**ZU ERLEDIGEN:**
1. Beantworten Sie anhand des Textes über das Klavier die folgenden Fragen:
(a) Von welcher Marke ist der verwendete Filz?
(b) Was zeigt der Blick unter den Spieltisch?
(c) Wann wurden die Pure Sound Strings entwickelt?
2. Erklären Sie mit dem Text über das Klavier, warum sich die Töne beim Stimmen exakt einstellen lassen.
3. Knüpfen Sie an das Ende des Textes über das Klavier an und führen Sie ihn weiter.

**AUSGEWÄHLTER TEXT:**
Der verwendete Filz der Marke Royal George lässt mich auf den koreanischen Hersteller Young Chang tippen, der einstmals bei Yamaha gelernt hat, wie man Klaviere baut. Die Verwendung dieser Hammerköpfe ist ein Hinweis auf die Absicht, beim verwendeten Material zu sparen, um das Klavier möglichst günstig anbieten zu können.
Der Blick unter den Spieltisch zeigt, dass sich die Hersteller dieses Klaviers wieder einmal mittels einer so genannten Bass-Brücke um die klangliche Optimierung des Bass-Bereichs bemüht haben. Wie man den Aufnahmen entnehmen kann, konnte sie diese Absicht erfolgreich umsetzen.
Beim Stimmen fällt mir auf, dass die Saiten sehr gut reagieren und sich die Töne exakt einstellen lassen. Das ist dem verwendeten Saitenmaterial zuzuschreiben. Pure Sound Strings sind Saiten ohne Nebenschwebungen, die Anfang 1900 entwickelt worden sind. Vor allem die japanischen Klavierhersteller waren sofort davon überzeugt und haben diese als Standard integriert. Und da die Japaner für die Koreaner und Chinesen das Vorbild sind, das es zu kopieren gilt, werden auch in Korea und zum Teil auch schon in China diese Saiten eingesetzt. Nur nicht in Deutschland. Hierzulande verwendet man die angeblich besseren Saiten Made in Germany, bei denen jedoch die Störung durch Nebenschwebungen zum Standard gehört. Die Stimmbarkeit der Klaviere aus Deutschland ist somit suboptimal. Das ist eine der zahlreichen traurigen Geschichten um den Klavierbau in Deutschland. Der aktuell stattfindende Ausverkauf der letzten deutschen Klavierbauer ist kein Zeichen der hohen Begehrlichkeit, sondern der Beweis mangelnden Willens, auf dem Markt eigenständig bestehen zu wollen.

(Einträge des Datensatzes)
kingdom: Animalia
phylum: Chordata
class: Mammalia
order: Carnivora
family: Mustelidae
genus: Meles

**LÖSUNGEN:**
1.
(a) Der Filz stammt von der Marke Royal George.
(b) Die Hersteller haben sich mit einer so genannten Bass-Brücke um die klangliche Optimierung des Bass-Bereichs bemüht.
(c) Sie wurden Anfang 1900 entwickelt.

2. Das liegt am verwendeten Saitenmaterial. Pure Sound Strings sind Saiten ohne Nebenschwebungen, deshalb reagieren sie sehr gut.

3.
In der ersten Audio-Datei hören Sie das Klavier, das nach dem Kauf vor circa 20 Jahren weitgehend geschont wurde. Das heißt, es wurde nicht gespielt. Daher wurde es natürlich auch nicht gestimmt. Es ist also nicht nur in sich verstimmt, sondern auch in der Tonhöhe abgesunken. Aktuell steht das Klavier auf 422 Hertz. Das Ziel sind 440 Hertz, da das Klavier gemeinsam mit anderen Instrumenten gespielt werden soll. Das ist ein Fall für die einzigartigen Leistungen der Klavierstimmerei Praeludio. Denn Praeludio bietet aufgrund der der selbst entwickelten Hybrid-Stimmtechnik primaTEK© das Höherstimmen in einem Termin sowie zum Festpreis an.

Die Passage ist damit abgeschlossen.